EXERCISE AIM: Return every text line from the records below verbatim, without the pictures.

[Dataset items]
_ _ _ _ _

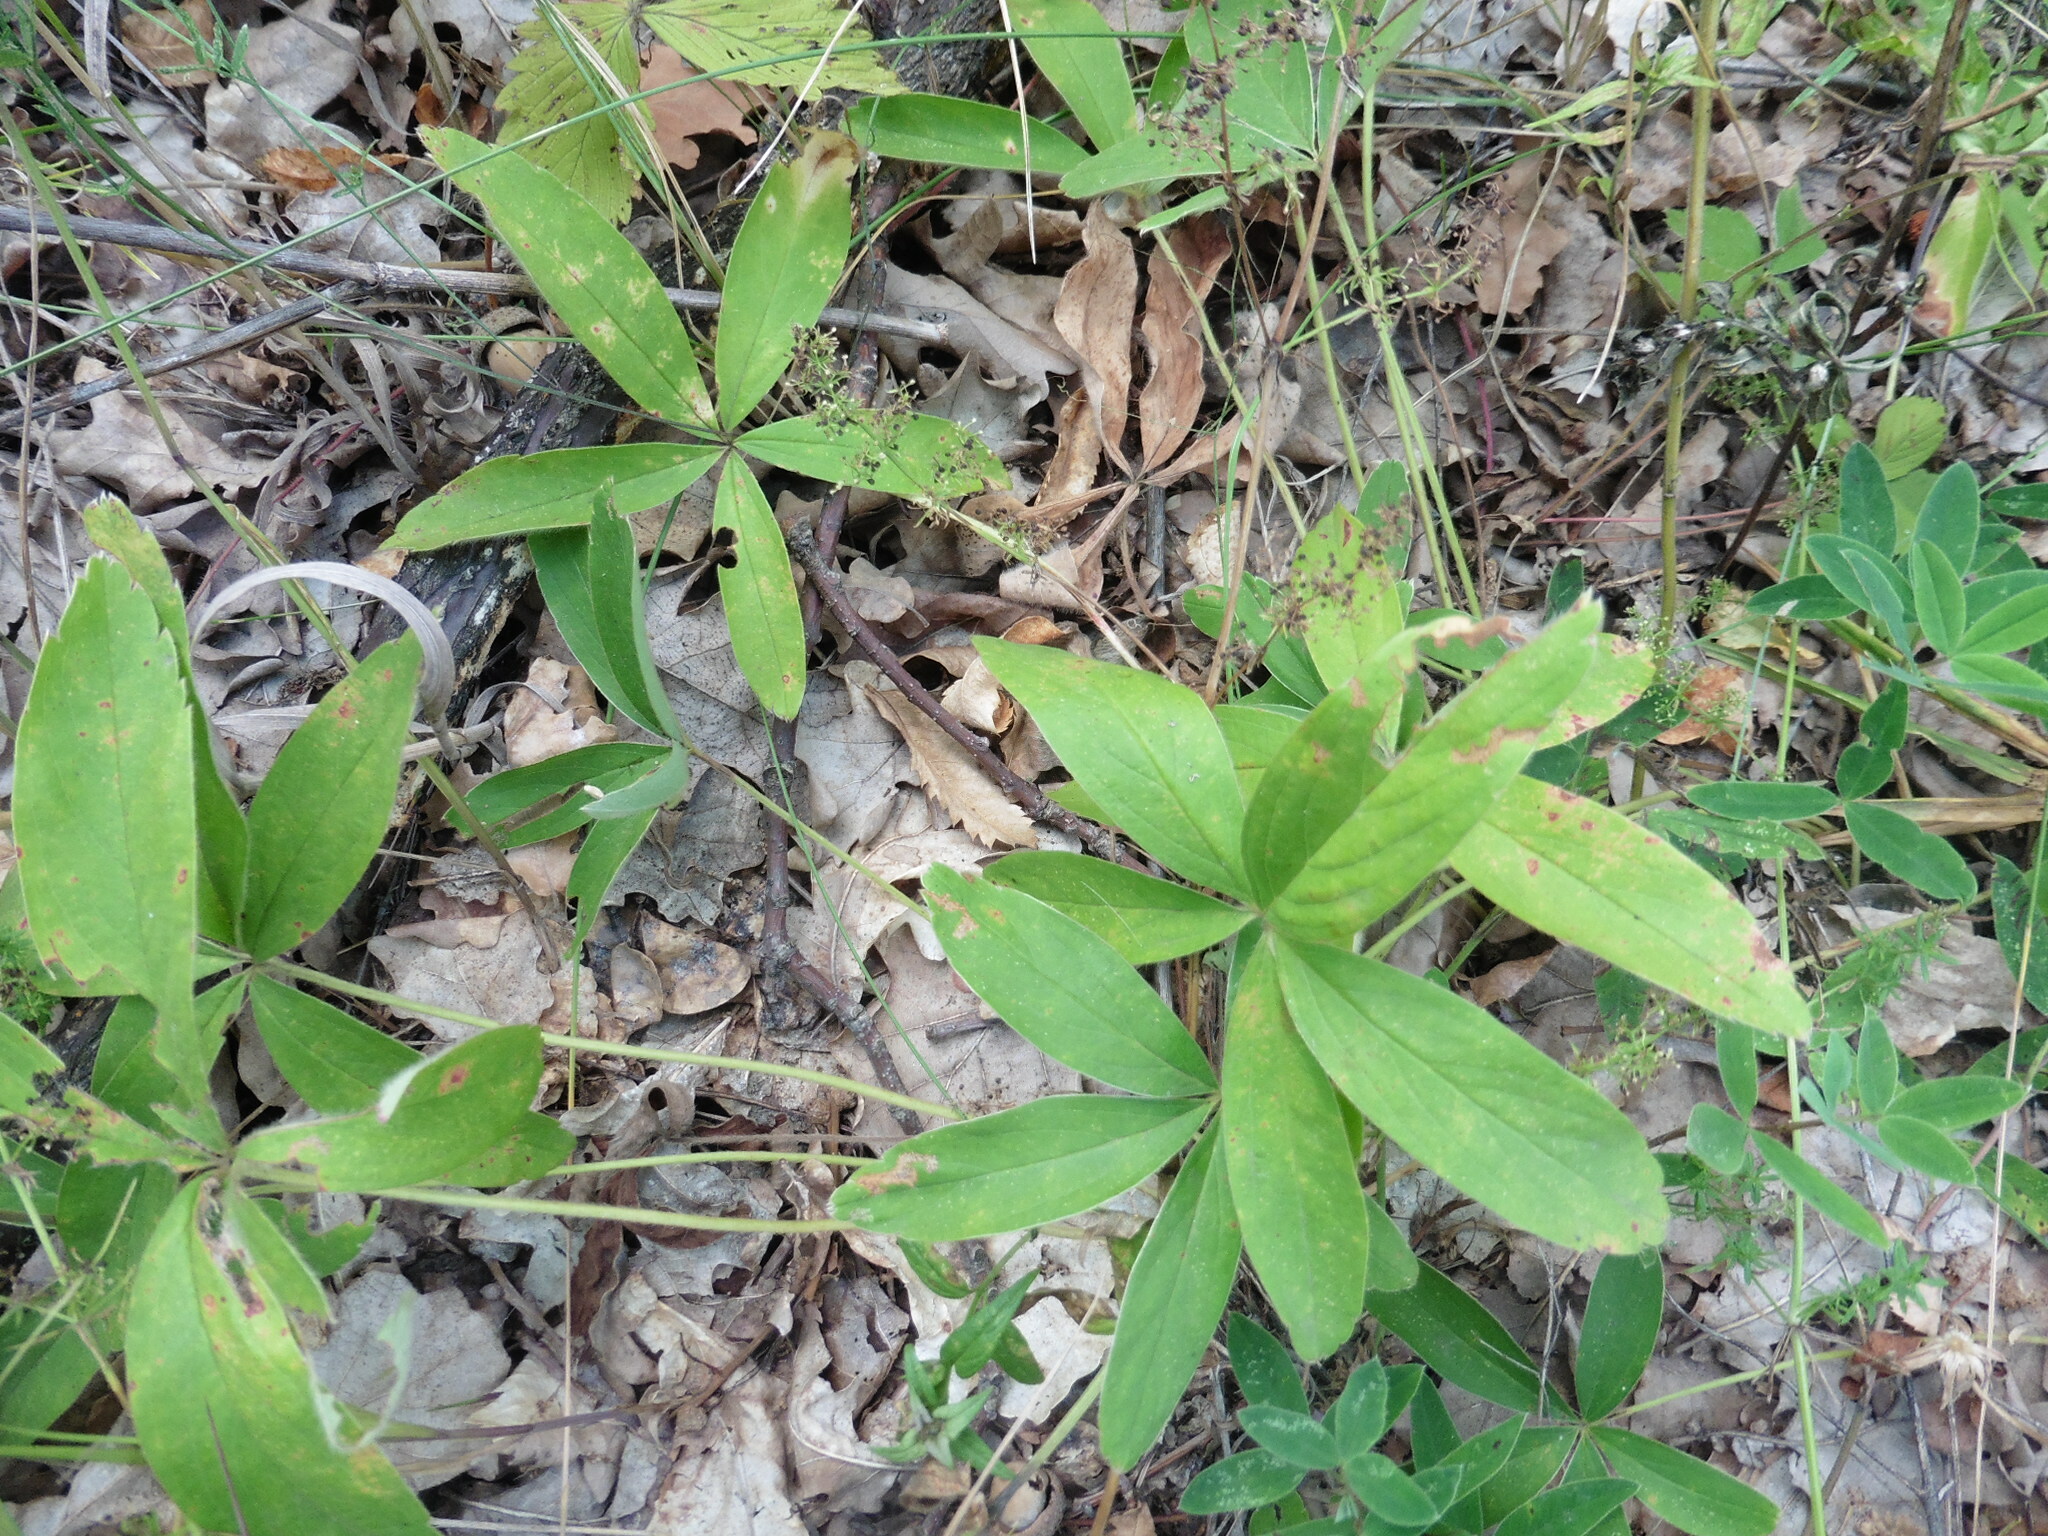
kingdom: Plantae
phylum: Tracheophyta
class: Magnoliopsida
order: Rosales
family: Rosaceae
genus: Potentilla
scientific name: Potentilla alba
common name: White cinquefoil
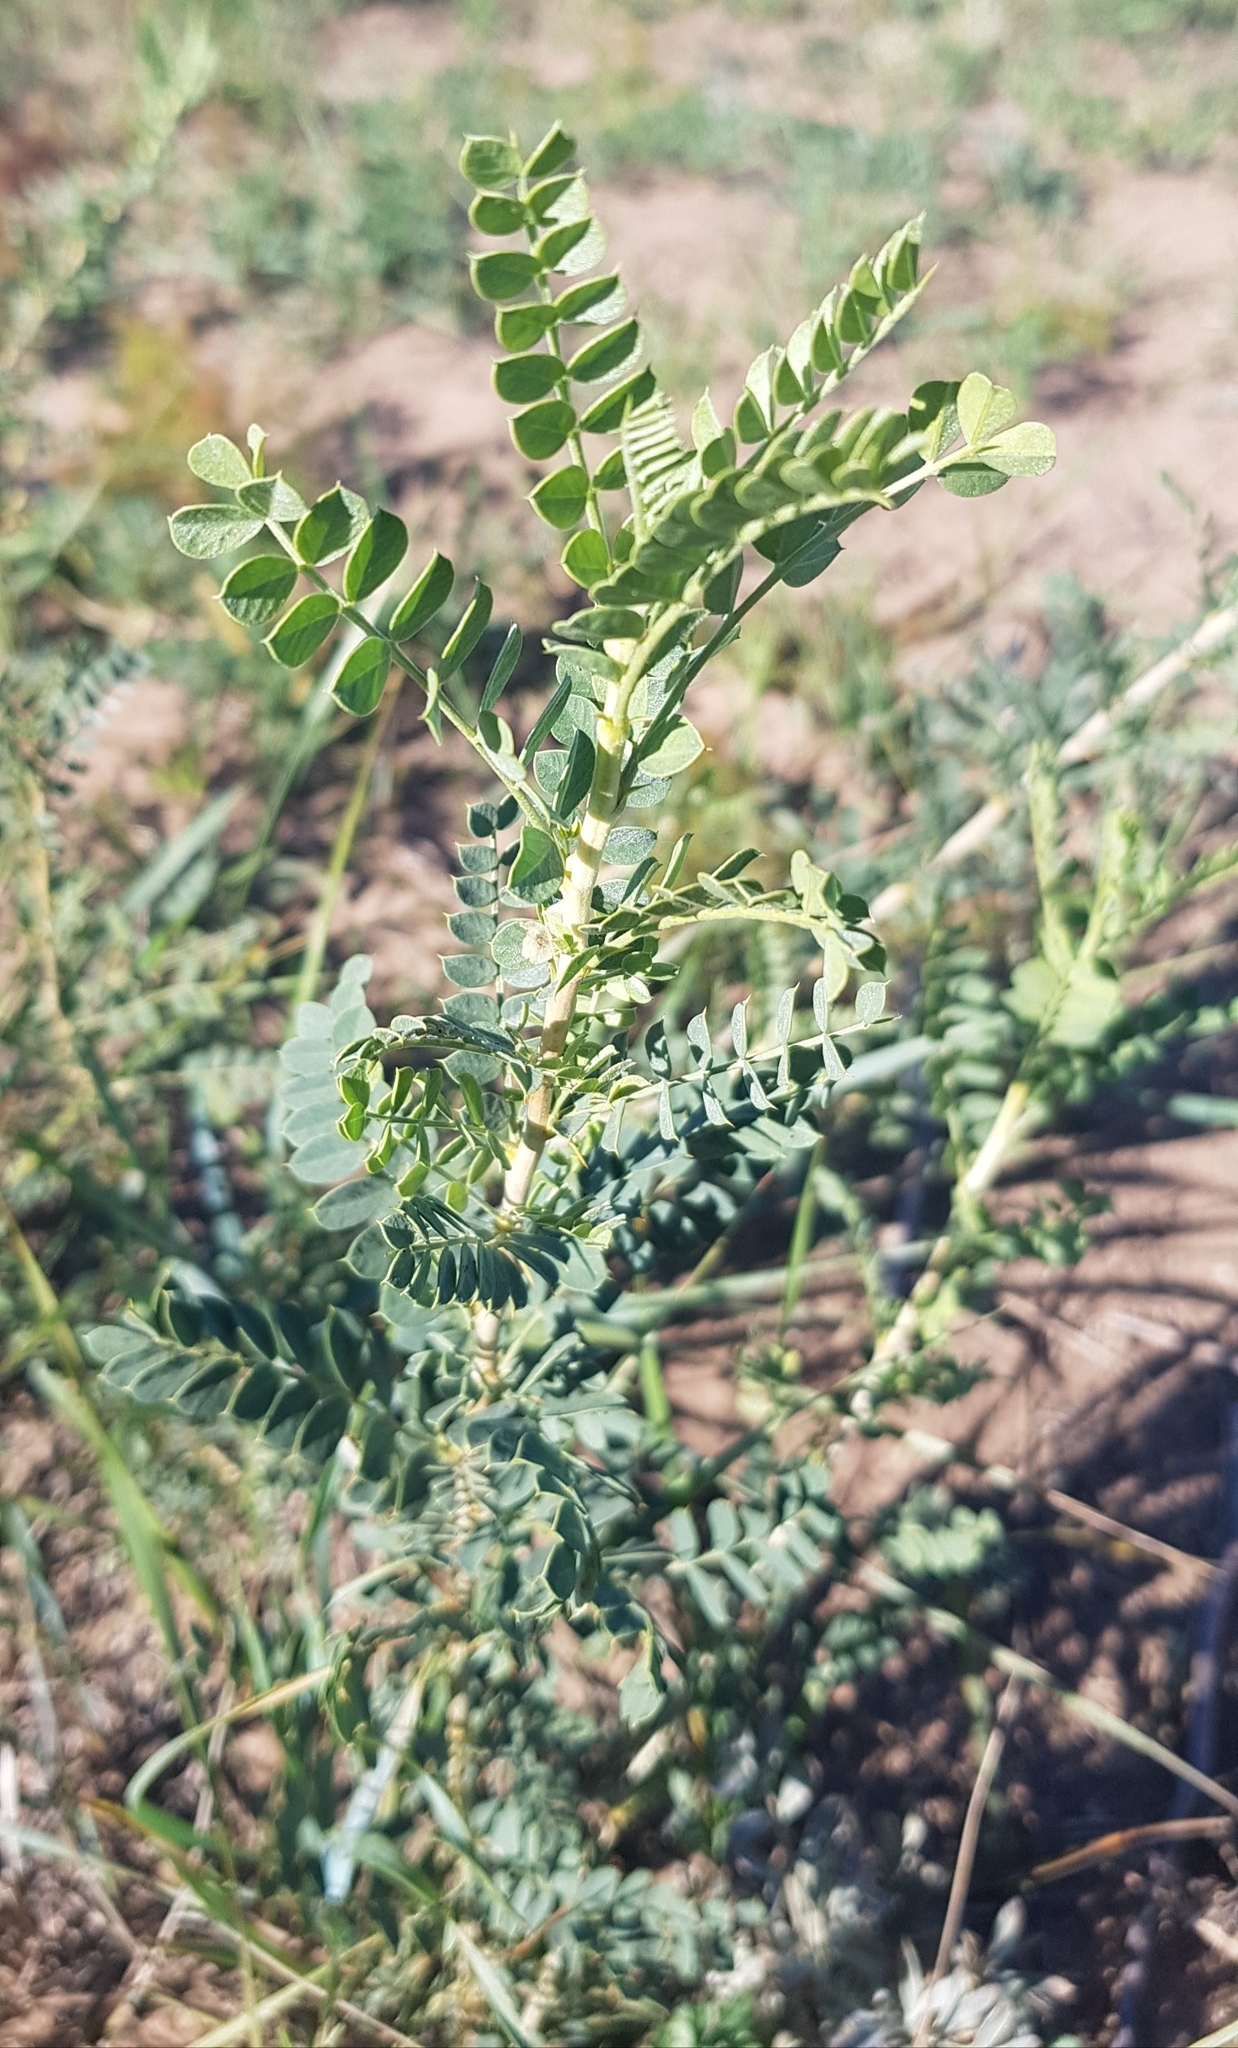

_ _ _ _ _

SOLUTION FOR THIS PROBLEM:
kingdom: Plantae
phylum: Tracheophyta
class: Magnoliopsida
order: Rosales
family: Rosaceae
genus: Potentilla
scientific name: Potentilla alba
common name: White cinquefoil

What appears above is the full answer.